Understanding Influenza: The Last 100 Years — 1918 to 2018

By Paul A. Granato, Ph.D.

Paul A. Granato, Ph.D. Director of Microbiology, Laboratory Alliance of Central New York
Paul A. Granato, Ph.D. Director of Microbiology, Laboratory Alliance of Central New York


Influenza is a seasonal viral respiratory disease that has likely caused human infections since antiquity. The first major documented outbreak of influenza was in 1918 and caused pandemic disease resulting in an estimated 50 million deaths worldwide. Since that time, there have been periodic epidemics, the most recent being the outbreak of the “swine” flu in 2009. Given the severity of disease and the high incidence of influenza that the United States is currently experiencing, the purpose of this article is to provide a brief overview of the last century of influenza disease, the viruses responsible for infection, and public health measures to prevent or at least minimize the severity of the disease.

The Spanish Flu – 1918

A century ago, a third of the world’s population, or around 500 million people, came down with a disease that was dubbed the Spanish flu. The disease got its name when the king of Spain, Alfonso XIII, his prime minister, and several cabinet members came down with the disease. Worldwide, at least 50 million and perhaps as many as 100 million people died from the disease with more than two thirds of them dying in a single 10-week period in the autumn of 1918. In the United States, 675,000 people died in about a year, which is the same number of individuals who died from AIDS over the last four decades.

The first confirmed case of flu in the 1918 outbreak occurred in a mess cook stationed at an Army training facility in Kansas. The military camp, with its crowded conditions and over 100,000 troops in transit, served as a “perfect storm” for the transmission of disease. These soldiers were then shipped to Europe to fight WWI where the infection was transmitted throughout Europe and subsequently around the world, producing the resultant global pandemic. By the end of 1918, flu had killed at least 57,000 American soldiers – 4,000 more than those killed in combat.
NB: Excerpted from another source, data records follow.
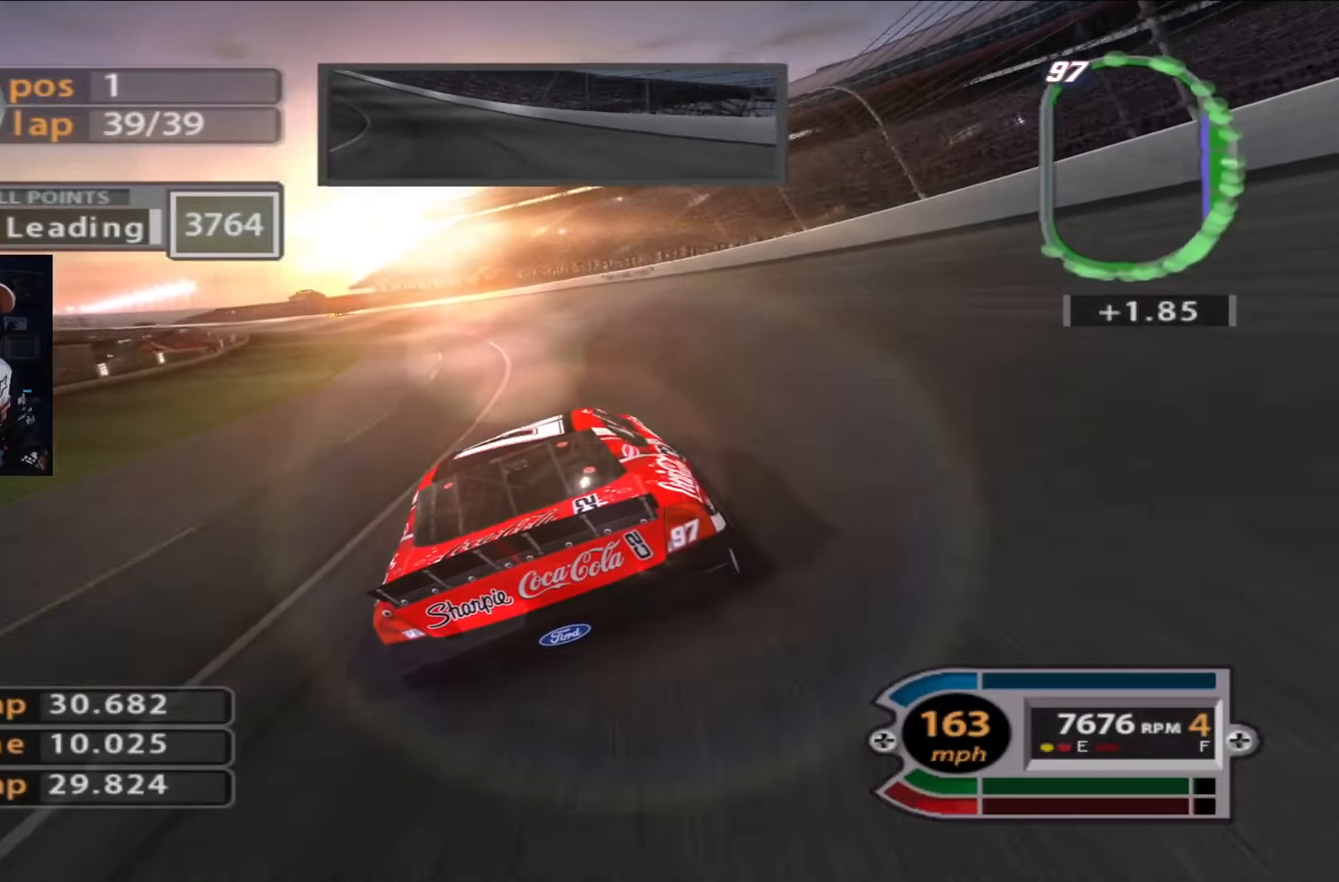
{"buttons": ["R2"], "left_stick": "left", "right_stick": "center", "events": []}
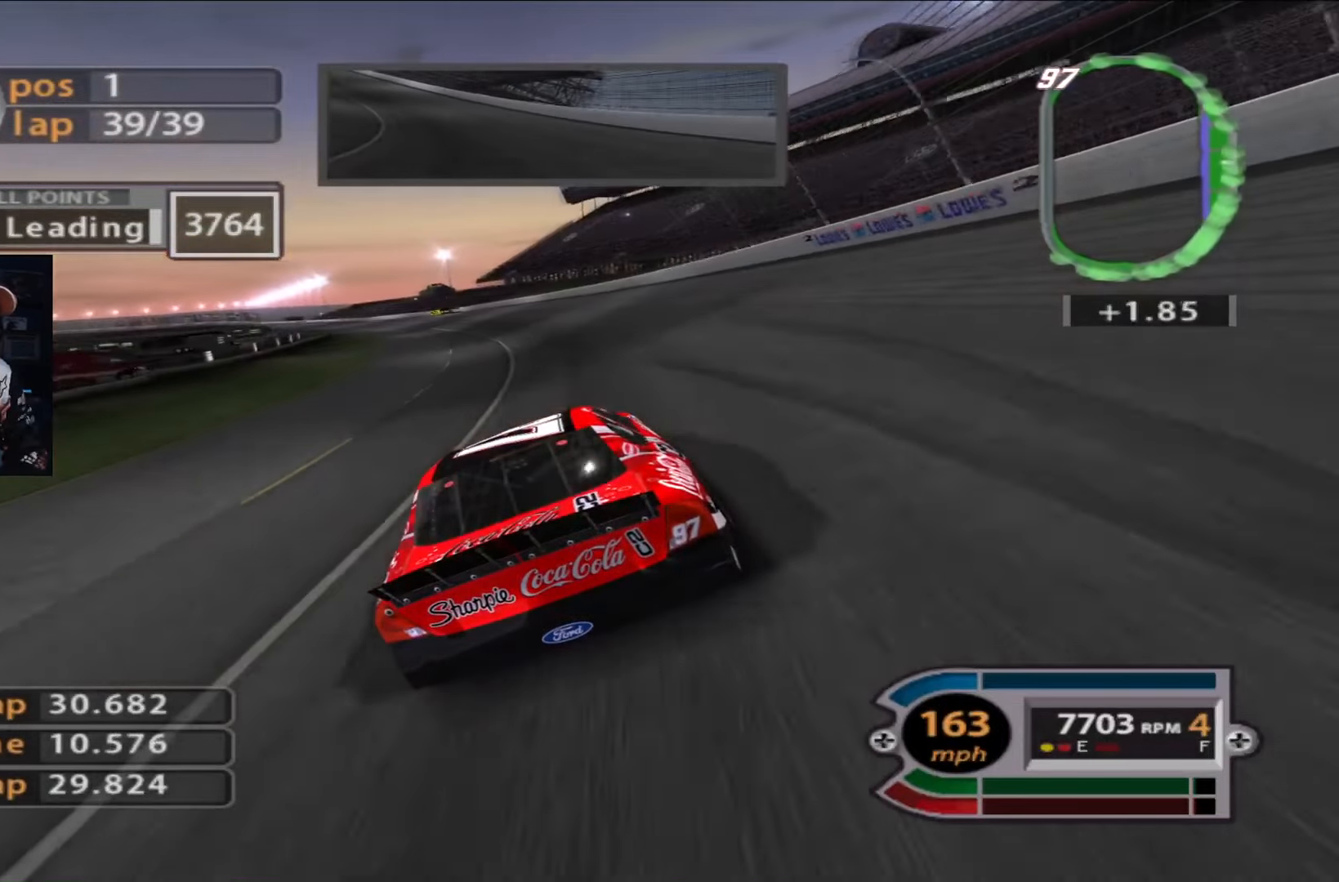
{"buttons": ["R2"], "left_stick": "center", "right_stick": "center", "events": [[467, "left_stick", "center"]]}
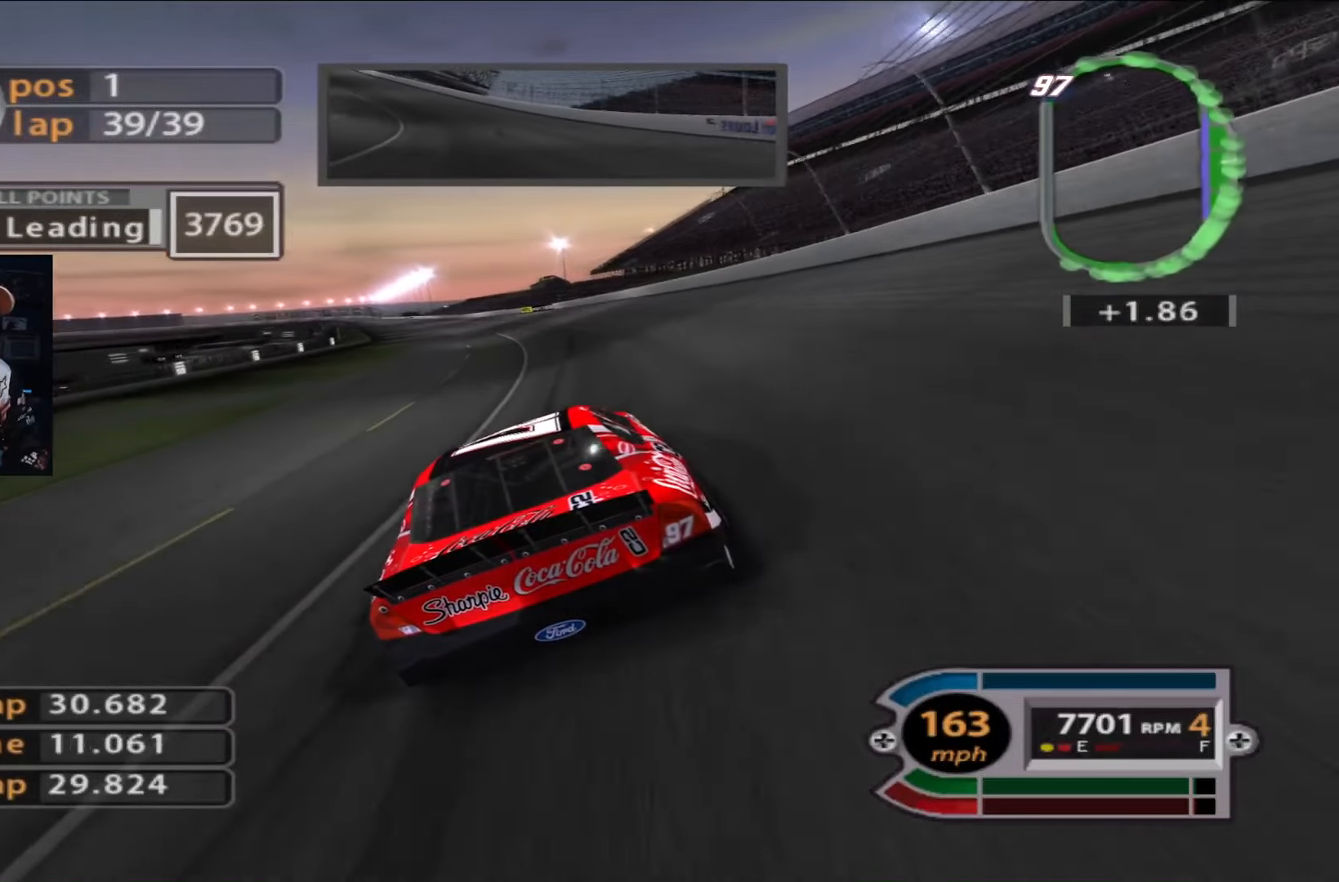
{"buttons": ["R2"], "left_stick": "left", "right_stick": "center", "events": [[200, "left_stick", "up-left"], [300, "left_stick", "center"], [467, "left_stick", "left"]]}
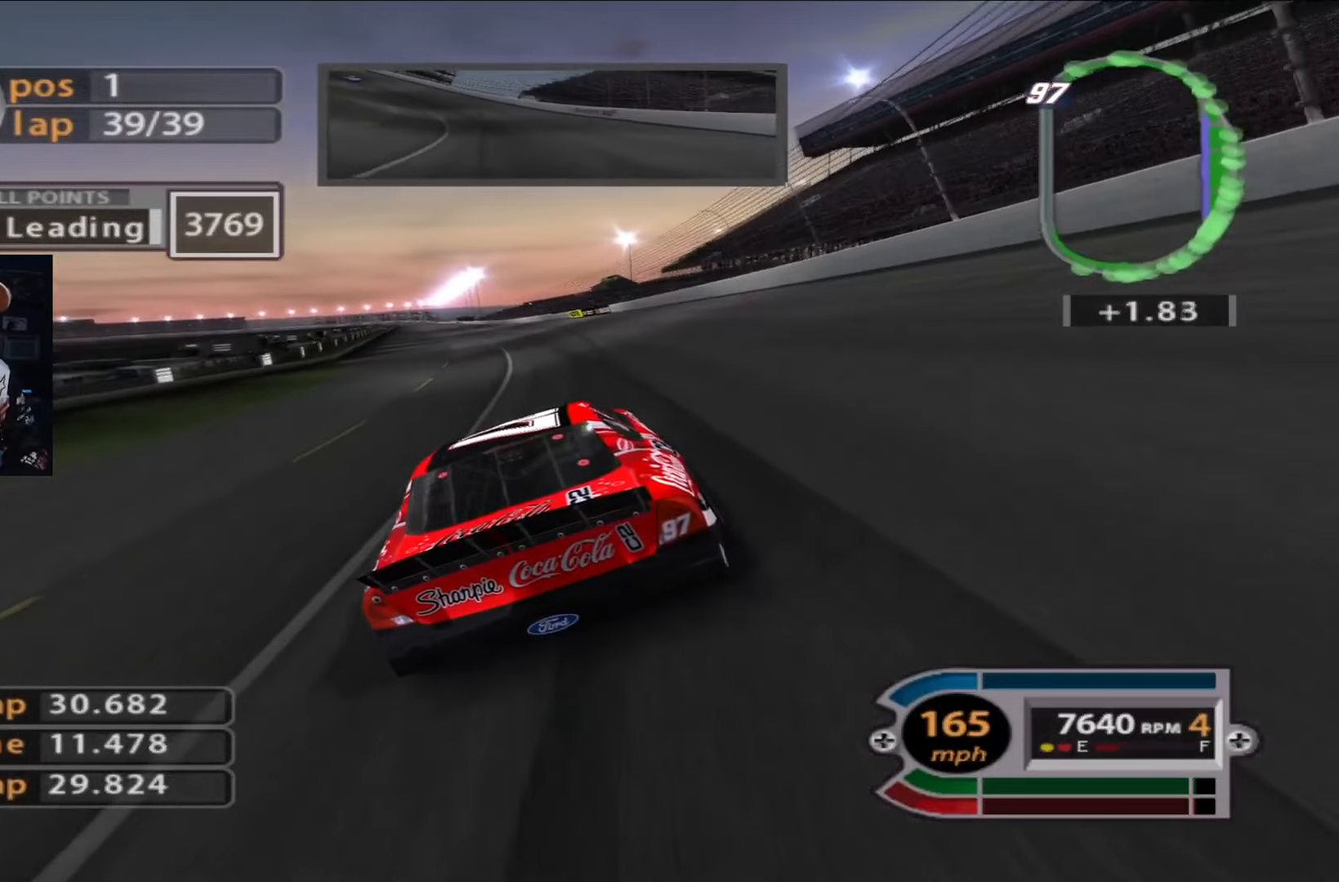
{"buttons": ["R2"], "left_stick": "center", "right_stick": "center", "events": [[100, "left_stick", "center"]]}
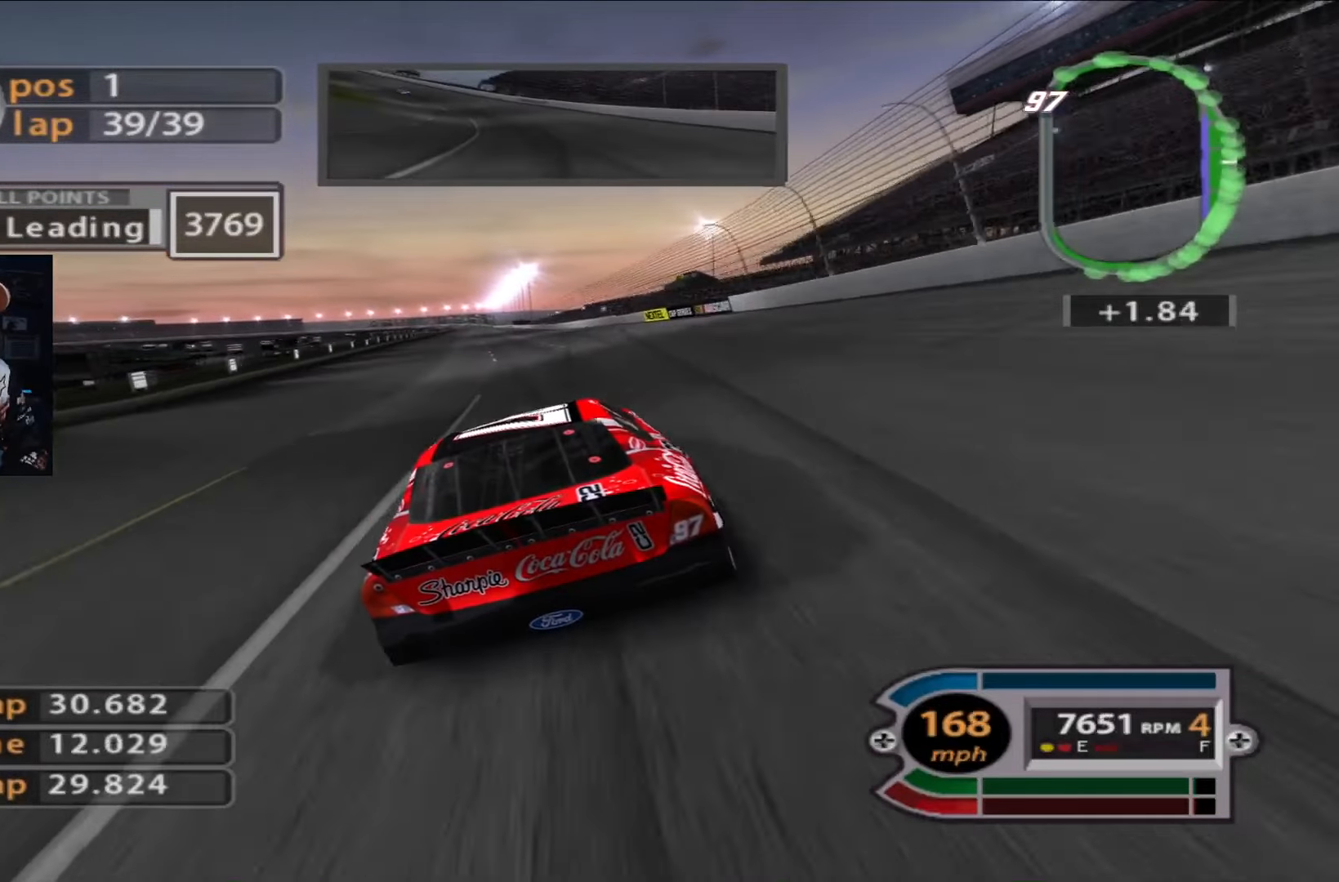
{"buttons": ["R2"], "left_stick": "center", "right_stick": "center", "events": []}
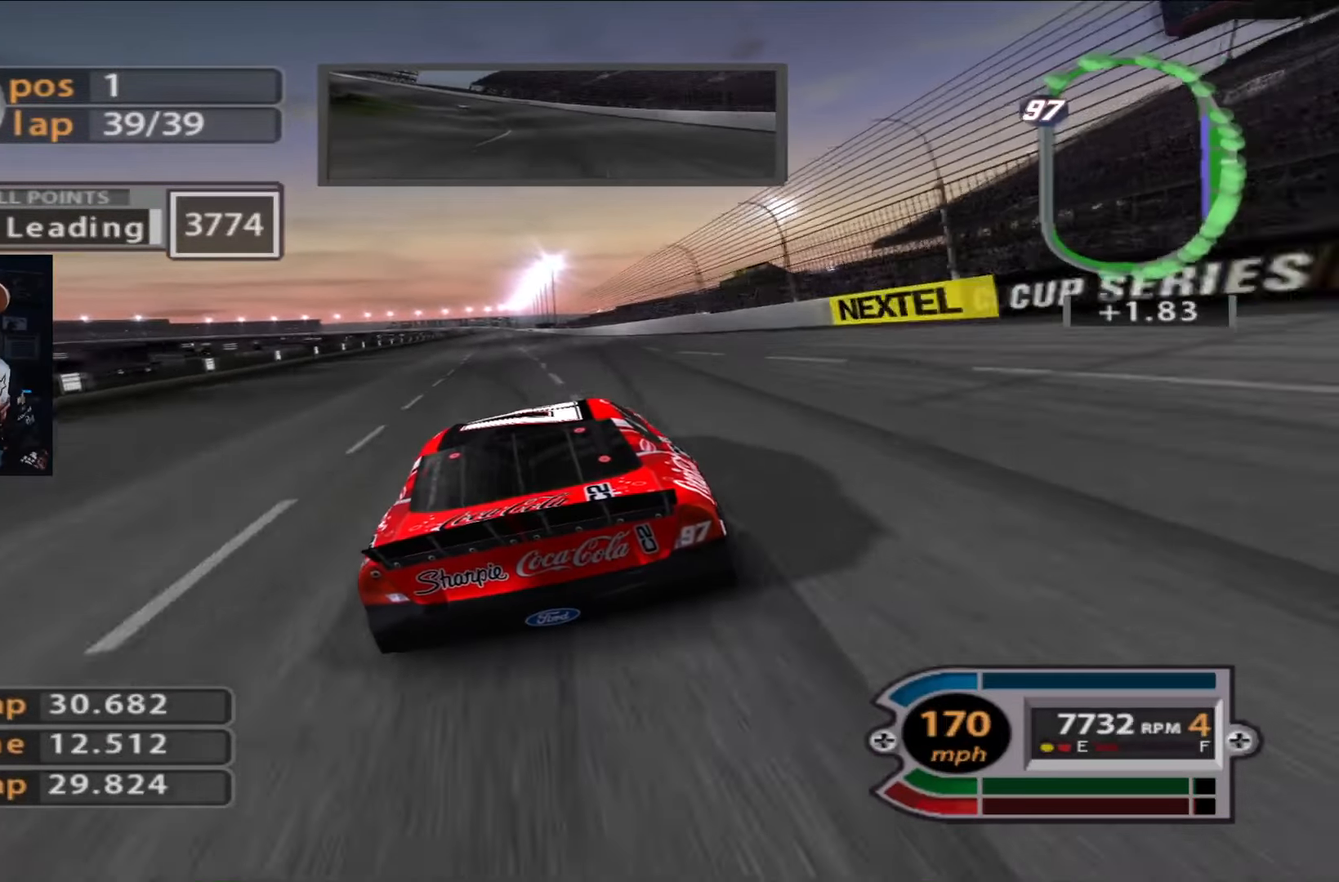
{"buttons": ["R2"], "left_stick": "center", "right_stick": "center", "events": [[67, "left_stick", "up-left"], [234, "left_stick", "center"]]}
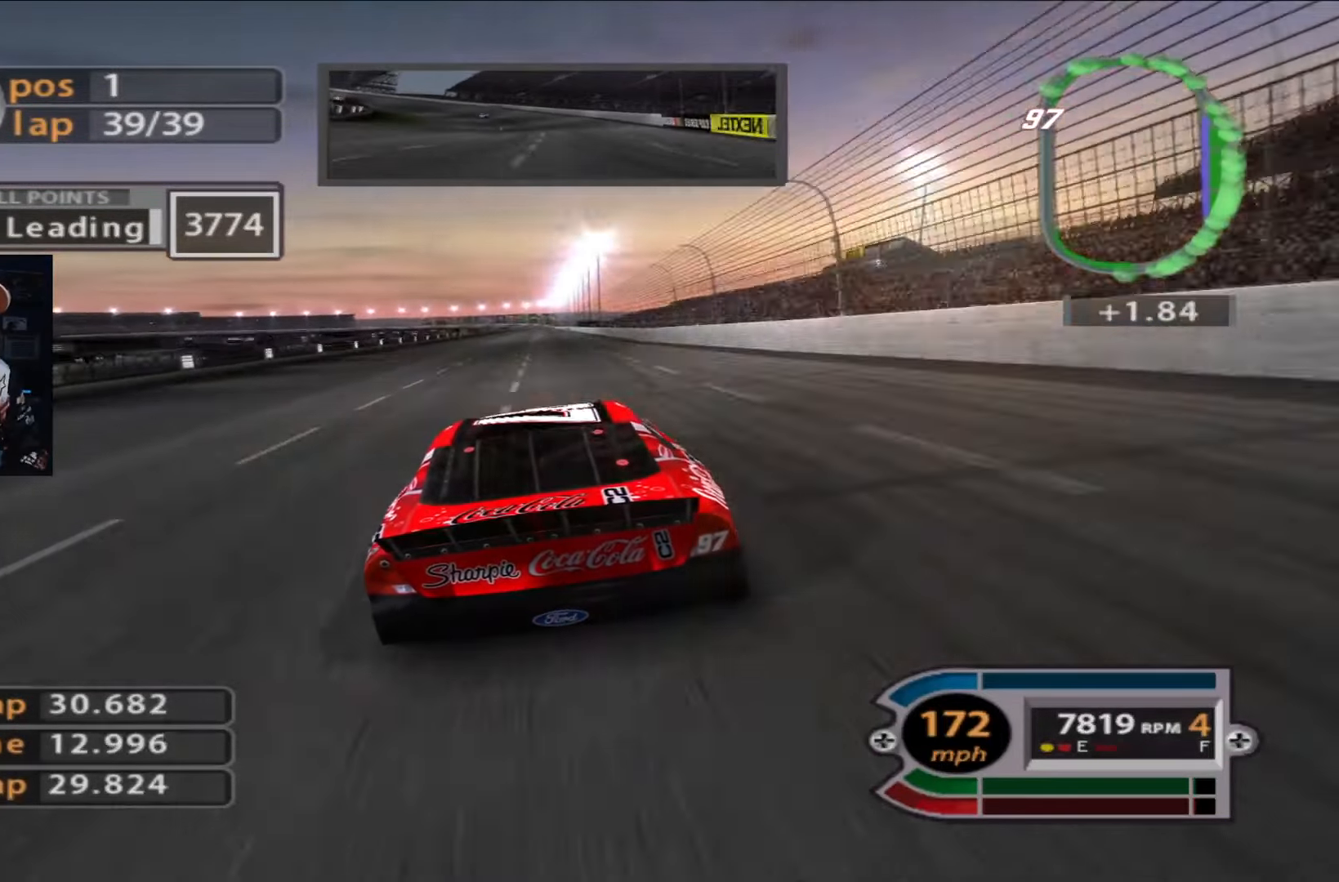
{"buttons": ["R2"], "left_stick": "center", "right_stick": "center", "events": [[100, "left_stick", "right"], [233, "left_stick", "center"]]}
It is of interest that influenza was first mistakenly thought to be caused by a bacterium, Haemophilus influenzae, an opportunistic organism that commonly accompanies influenza infections. It was not until 1931 that Dr. Ernest Goodpasture, an American pathologist, discovered that influenza was actually caused by a virus. From that initial Spanish flu outbreak of mistaken identity, the influenza virus got its name.

Other Flu Epidemics

Since the 1918 flu pandemic, periodic outbreaks of influenza A disease have been documented throughout the world. Some of the notable U.S. outbreaks occurred in 1976 and 1988 and, most recently, the swine flu outbreak in 2009. All of these outbreaks were caused by influenza A H1N1. Worldwide influenza A outbreaks have also been documented. Some of the more notable outbreaks have originated in Hong Kong (1968, influenza A H3N2), in the Philippines (2007, influenza A H1N1), in Northern Ireland (2009, influenza A H1N1), in Nepal (2015, influenza A H1N1), and in India (2015 and 2017, influenza A H1N1). During the current 2017 to 2018 flu outbreak, most of the infections occurring in the U.S. are caused by influenza A H3N2.

Influenza Virus

There are four types of influenza viruses: type A, type B, type C, and type D. Influenza D viruses primarily infect cattle and are not known to cause infections in humans while influenza C can cause infections in both humans and pigs. However, infections in humans are generally mild and rarely diagnosed or documented.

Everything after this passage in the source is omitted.